The long days and long hours. The great learning that comes from our work with the Young Single Adults both in our ward and in our classes at the Institute. They are so strong and good. Also, the great love and support of our friends at home, even those not members of our church. We expected support from our family and it has been great, but it has been a pleasant surprise to have such love and prayers from our friends, especially the nonmembers. 

What lesson learned (or reinforced) in your mission has been the most impressionable?That there is a place and a work to do for everyone in God’s kingdom. Whatever your talents, abilities, limitations, needs, preferences, there is a way you can serve. We feel blessed by the opportunities to learn and grow through devotionals and the sharing of spiritual insights with fellow missionaries and our president and his wife. 

Willis and Beverly Waite, West Valley, Utah

Served in the France Paris Mission; as temple workers in the Swiss Temple; as president of the France Paris Mission; in the Ivory Coast, West Africa; and as proselytizing missionaries in Belgium.  

What have you learned from serving as a couple?

Couples can get into areas where single elders or sisters cannot. There are different areas in which one can serve. The Lord uses your talents in a variety of ways.  

What were some of the challenges?

On one mission, it was a year leave and it was hard to leave Grandma because we couldn’t take care of her.

On the mission after that, Grandma passed away. The challenge is that you have the put the Lord first, no matter what you do, and He will help provide. Financially, it’s an expensive experience. I could have bought a couple Cadillacs for what I paid to go on missions, but the blessings are more important.  

What advice do you have for couples?

If they’re in good health, go. They should not consider the monetary factor. You can’t purchase the wonderful experience it brings—it’s overwhelming. You can also serve locally. Incidentally, one of the marvelous things that’s taking place is the inner-city mission in Salt Lake City. There are about 300 missionary couples serving there. 
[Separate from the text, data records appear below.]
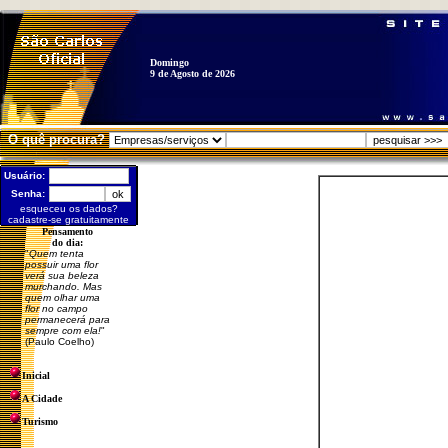
Domingo
9 de Agosto de 2026
O quê procura?
Usuário:
Senha:
esqueceu os dados?
cadastre-se gratuitamente
Pensamento
do dia:
"
Quem tenta
possuir uma flor
verá sua beleza
murchando. Mas
quem olhar uma
flor no campo
permanecerá para
sempre com ela!
"
(Paulo Coelho)
Inicial
A Cidade
Turismo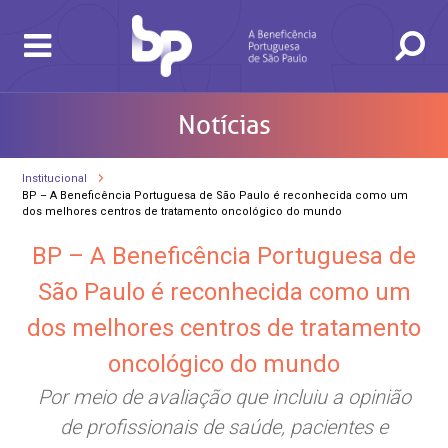
Notícias
Institucional
BP – A Beneficência Portuguesa de São Paulo é reconhecida como um
BUSCA
CONSULTAS E EXAMES
ATENDIMENTO 24H
CONHEÇA AS UNIDADES
INSTITUCIONAL
NOSSOS SERVIÇOS
INFORMAÇÕES ÚTEIS
ESPECIALIDADES
dos melhores centros de tratamento oncológico do mundo
BP – A Beneficência Portuguesa de
São Paulo é reconhecida como um
dos melhores centros de tratamento
oncológico do mundo
Por meio de avaliação que incluiu a opinião
de profissionais de saúde, pacientes e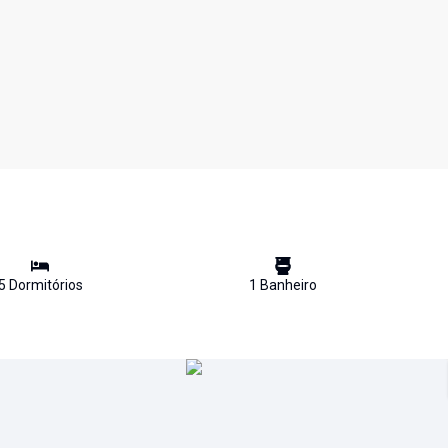
5
Dormitório
s
1
Banheiro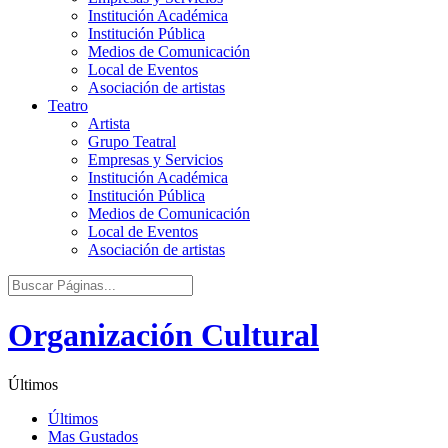
Institución Académica
Institución Pública
Medios de Comunicación
Local de Eventos
Asociación de artistas
Teatro
Artista
Grupo Teatral
Empresas y Servicios
Institución Académica
Institución Pública
Medios de Comunicación
Local de Eventos
Asociación de artistas
Organización Cultural
Últimos
Últimos
Mas Gustados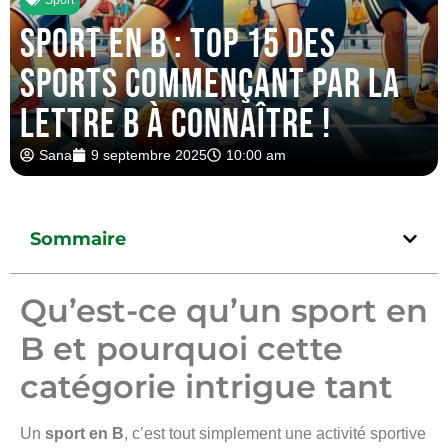
Sport en B : top 15 des
sports commençant par la
lettre B à connaître !
Sana
9 septembre 2025
10:00 am
Sommaire
Qu’est-ce qu’un sport en
B et pourquoi cette
catégorie intrigue tant
Un
sport en B
, c’est tout simplement une activité sportive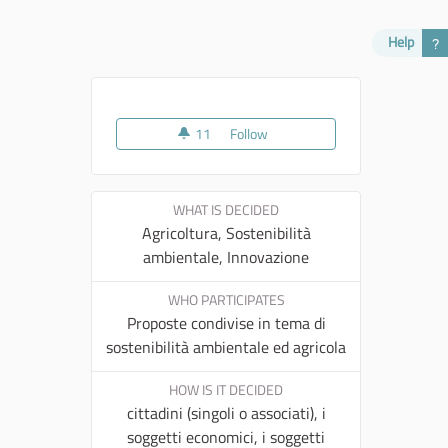
Help
11
11 followers
Follow
La Nostra Terra
WHAT IS DECIDED
Agricoltura, Sostenibilità
ambientale, Innovazione
WHO PARTICIPATES
Proposte condivise in tema di
sostenibilità ambientale ed agricola
HOW IS IT DECIDED
cittadini (singoli o associati), i
soggetti economici, i soggetti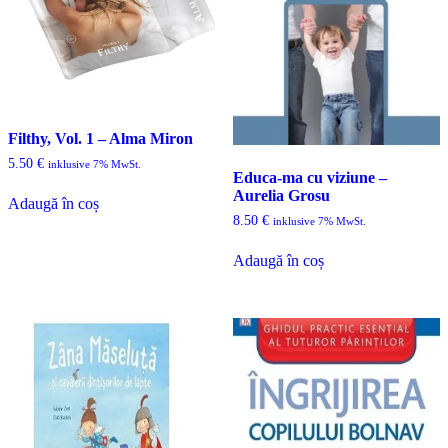
Filthy, Vol. 1 – Alma Miron
5.50
€
inklusive 7% MwSt.
Educa-ma cu viziune –
Aurelia Grosu
Adaugă în coș
8.50
€
inklusive 7% MwSt.
Adaugă în coș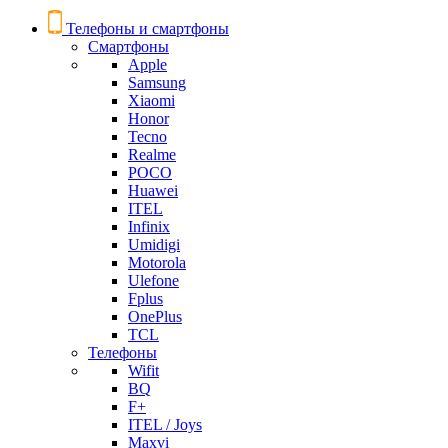
Телефоны и смартфоны
Смартфоны
Apple
Samsung
Xiaomi
Honor
Tecno
Realme
POCO
Huawei
ITEL
Infinix
Umidigi
Motorola
Ulefone
Fplus
OnePlus
TCL
Телефоны
Wifit
BQ
F+
ITEL / Joys
Maxvi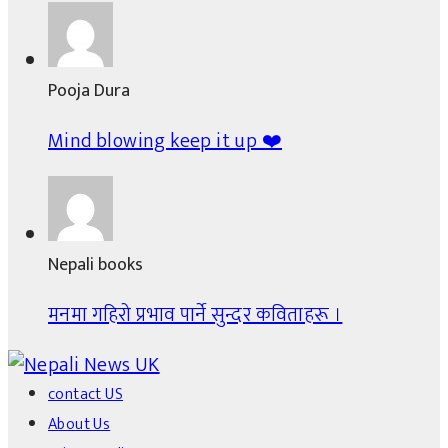
Pooja Dura
Mind blowing keep it up ❤️
Nepali books
मनमा गहिरो प्रभाव पार्ने सुन्दर कविताहरू ।
contact US
About Us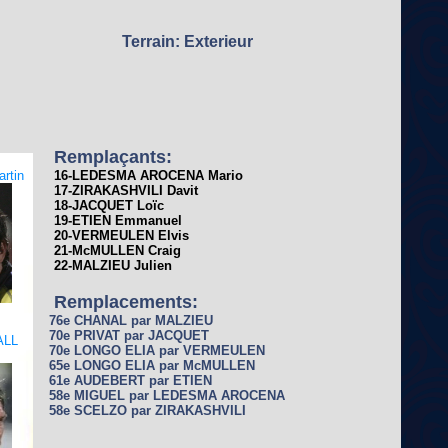
Terrain: Exterieur
Remplaçants:
rtin
16-LEDESMA AROCENA Mario
17-ZIRAKASHVILI Davit
18-JACQUET Loïc
19-ETIEN Emmanuel
20-VERMEULEN Elvis
21-McMULLEN Craig
22-MALZIEU Julien
Remplacements:
76e CHANAL par MALZIEU
70e PRIVAT par JACQUET
ALL
70e LONGO ELIA par VERMEULEN
65e LONGO ELIA par McMULLEN
61e AUDEBERT par ETIEN
58e MIGUEL par LEDESMA AROCENA
58e SCELZO par ZIRAKASHVILI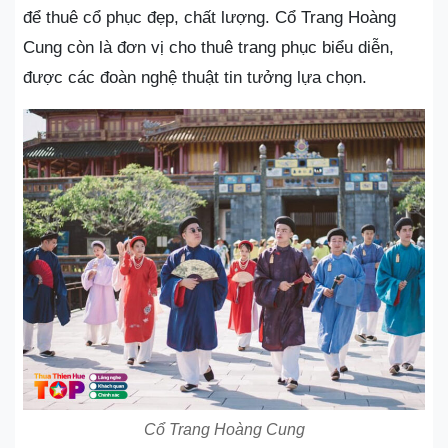
để thuê cổ phục đẹp, chất lượng. Cổ Trang Hoàng
Cung còn là đơn vị cho thuê trang phục biểu diễn,
được các đoàn nghệ thuật tin tưởng lựa chọn.
Cổ Trang Hoàng Cung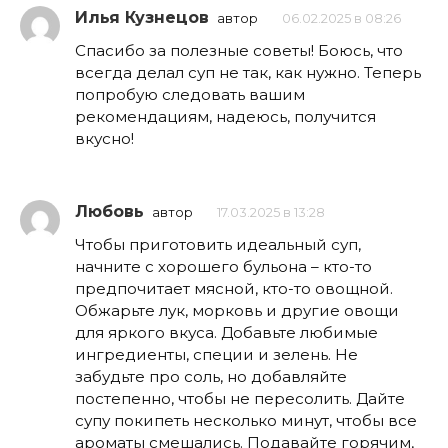
Илья Кузнецов
автор
06.02.2025 в 08:26
Спасибо за полезные советы! Боюсь, что
всегда делал суп не так, как нужно. Теперь
попробую следовать вашим
рекомендациям, надеюсь, получится
вкусно!
Любовь
автор
17.03.2025 в 13:28
Чтобы приготовить идеальный суп,
начните с хорошего бульона – кто-то
предпочитает мясной, кто-то овощной.
Обжарьте лук, морковь и другие овощи
для яркого вкуса. Добавьте любимые
ингредиенты, специи и зелень. Не
забудьте про соль, но добавляйте
постепенно, чтобы не пересолить. Дайте
супу покипеть несколько минут, чтобы все
ароматы смешались. Подавайте горячим,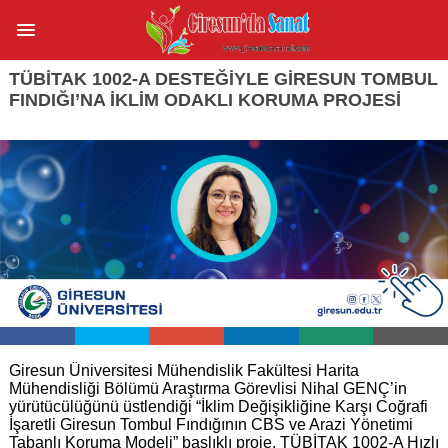
TÜBİTAK 1002-A DESTEĞIYLE GIRESUN TOMBUL
FINDIĞI’NA İKLIM ODAKLI KORUMA PROJESI
Giresun Üniversitesi Mühendislik Fakültesi Harita
Mühendisliği Bölümü Araştırma Görevlisi Nihal GENÇ’in
yürütücülüğünü üstlendiği “İklim Değişikliğine Karşı Coğrafi
İşaretli Giresun Tombul Fındığının CBS ve Arazi Yönetimi
Tabanlı Koruma Modeli” başlıklı proje, TÜBİTAK 1002-A Hızlı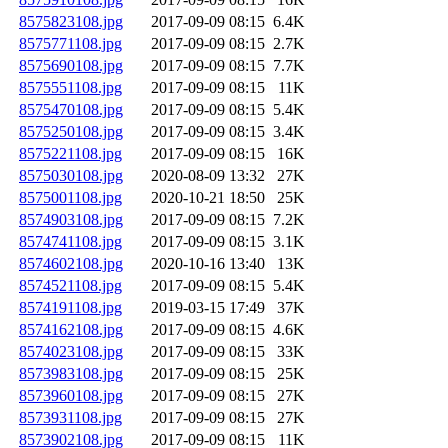
8575823108.jpg
2017-09-09 08:15
6.4K
8575771108.jpg
2017-09-09 08:15
2.7K
8575690108.jpg
2017-09-09 08:15
7.7K
8575551108.jpg
2017-09-09 08:15
11K
8575470108.jpg
2017-09-09 08:15
5.4K
8575250108.jpg
2017-09-09 08:15
3.4K
8575221108.jpg
2017-09-09 08:15
16K
8575030108.jpg
2020-08-09 13:32
27K
8575001108.jpg
2020-10-21 18:50
25K
8574903108.jpg
2017-09-09 08:15
7.2K
8574741108.jpg
2017-09-09 08:15
3.1K
8574602108.jpg
2020-10-16 13:40
13K
8574521108.jpg
2017-09-09 08:15
5.4K
8574191108.jpg
2019-03-15 17:49
37K
8574162108.jpg
2017-09-09 08:15
4.6K
8574023108.jpg
2017-09-09 08:15
33K
8573983108.jpg
2017-09-09 08:15
25K
8573960108.jpg
2017-09-09 08:15
27K
8573931108.jpg
2017-09-09 08:15
27K
8573902108.jpg
2017-09-09 08:15
11K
Danny and Linda Camilleri, Brantford, Ontario, Canada

Served in the South Africa Johannesburg Mission from 2005–2006.    

What happened when you first arrived in the mission field that surprised you?   

I think it surprised us that we needed to get to know each other all over again because we had separate jobs and were not used to being together all the time. We prayed a lot and worked at our relationship. 

How did your relationship with your children and grandchildren change?

I believe that we were closer in some ways because they felt part of something wonderful, and they also needed to rely on one another more than when we were home. 

What was different and difficult about the location you served in? 

We thought it was quite strange to have gates and bars on all the places and buildings. Seeing the sad situations of poverty was very hard to deal with. They are not happy with their lot in life and many are working hard to learn to uplift each other and individual needs. 

What was the biggest challenge of returning from your mission? The adjustment of coming home again is so hard. We miss the ones we loved and cared for so much on our mission. It is definitely a trial to leave the spirit of love behind and know that we will not likely return.